The spaghetti western genre goes out with a bang..., 20 June 2008
Author: chaos-rampant from Greece

By 1977, the spaghetti western was already on its death throes and if I'm not horribly mistaken, Mannaja is the last major release in the genre. These latter day spaghetti westerns are all visibly different from the 67-71 ones in that they tried to push the envelope in different ways. Ironically the vast amount of tired, quickie Django and Sartana clones that sprung in the late 60's weren't the final nail in the coffin. It seems that after westerns like Mannaja the genre had nowhere to go, having explored every nook and cranny of the old west and milked every bit of potential in the process.

Sergio Martino was not a regular spaghetti western director.
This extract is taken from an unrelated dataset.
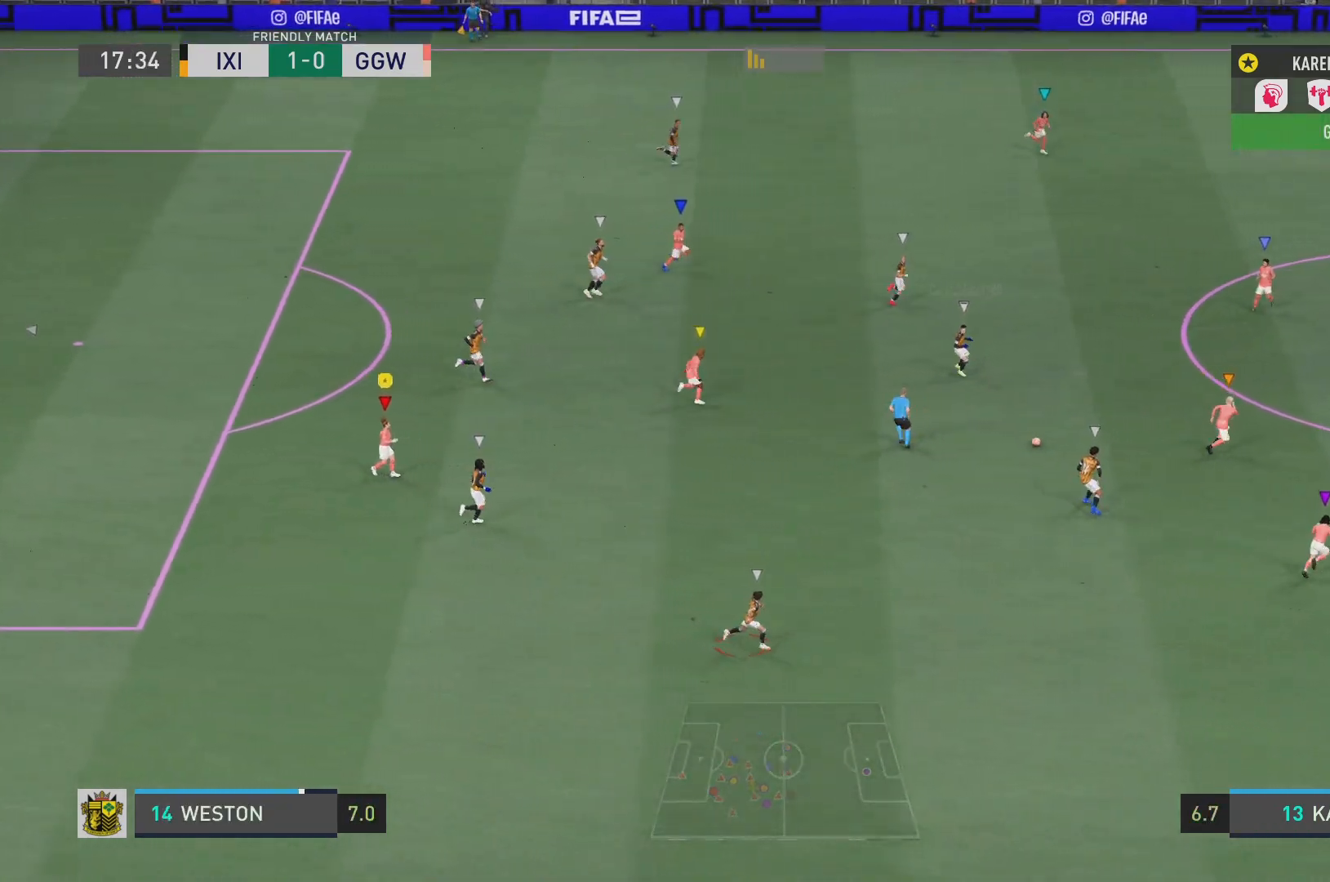
{"buttons": ["L1"], "left_stick": "down", "right_stick": "center", "events": [[467, "left_stick", "down"]]}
He made his name through a series of fantastic giallo thrillers in the early 70's (All the Colours of the Dark, The Strange Vice of Mrs. Wardh etc) but he was generally a genre director who dabbled with anything that came his way. As a testament to his talent, he was usually successful, often with stunning results. He had tried his hand on the western once more in the Anthonio De Steffen vehicle Arizona Colt Returns, which was a pleasurable entry but business as usual for the most part. Mannaja is markedly different in that it strives for more. It has ambition and the means to pull it off.

Strangely, Mannaja takes its cue from Enzo G. Castellari's incredible Keoma (or as it was retitled for commercial purposes, Django Rides Again) from one year earlier. Maurizio Merli's Mannaja bears more than a passing resemblance to the dirty and grim looking Keoma played by Franco Nero, there are several beautiful slo-mo shots, a dream-like atmosphere in places, it's quite brutal (a hand is chopped, a woman is whipped, a man gets an axe in his head, old ladies and other innocent bystanders are shot and killed) and the score is very weird by spaghetti western standards and it can be as annoying as Keoma's (although I didn't mind the latter). Just as Keoma, it doesn't shy away from taking risks and luckily it pays off, no least thanks to Martino's skillful directing. There's visual awesomeness to be found throughout the movie. Striking compositions are enhanced by great set design lending a gritty feeling to everything from the dilapidated town to the dirty clothes to the muddy streets. Nature plays a big part in how the movie looks: rain, mud, fog are all used to great effect, the last shootout in the fog adding a surreal, ghost-town quality to it. The look of the first half hour reminded me of Altman's McCabe and Mrs. Miller for some reason, with a dash of Django. It also appears to be very much influenced by the work of Sam Peckinpah, whom Sergio Martino himself cites as an inspiration. Generally it's equal parts gritty and atmospheric and with enough budget to hold everything on the seams.

Maurizio Merli made his name in the Italian movie business by playing violent Dirty Harry-esquire cops in polizioto crime flicks and was quite successful as a genre actor. He can play the mean machine effortlessly and it's a real pleasure to watch him as a badass bounty hunter here. A real shame that he didn't do more westerns and even more so that he passed away 4-5 years after making this one. The rest of the cast all turn in fine performances.

Mannaja might have come during the twilight of the spaghetti western but it's easily one of the best it has to offer. A must-see for fans.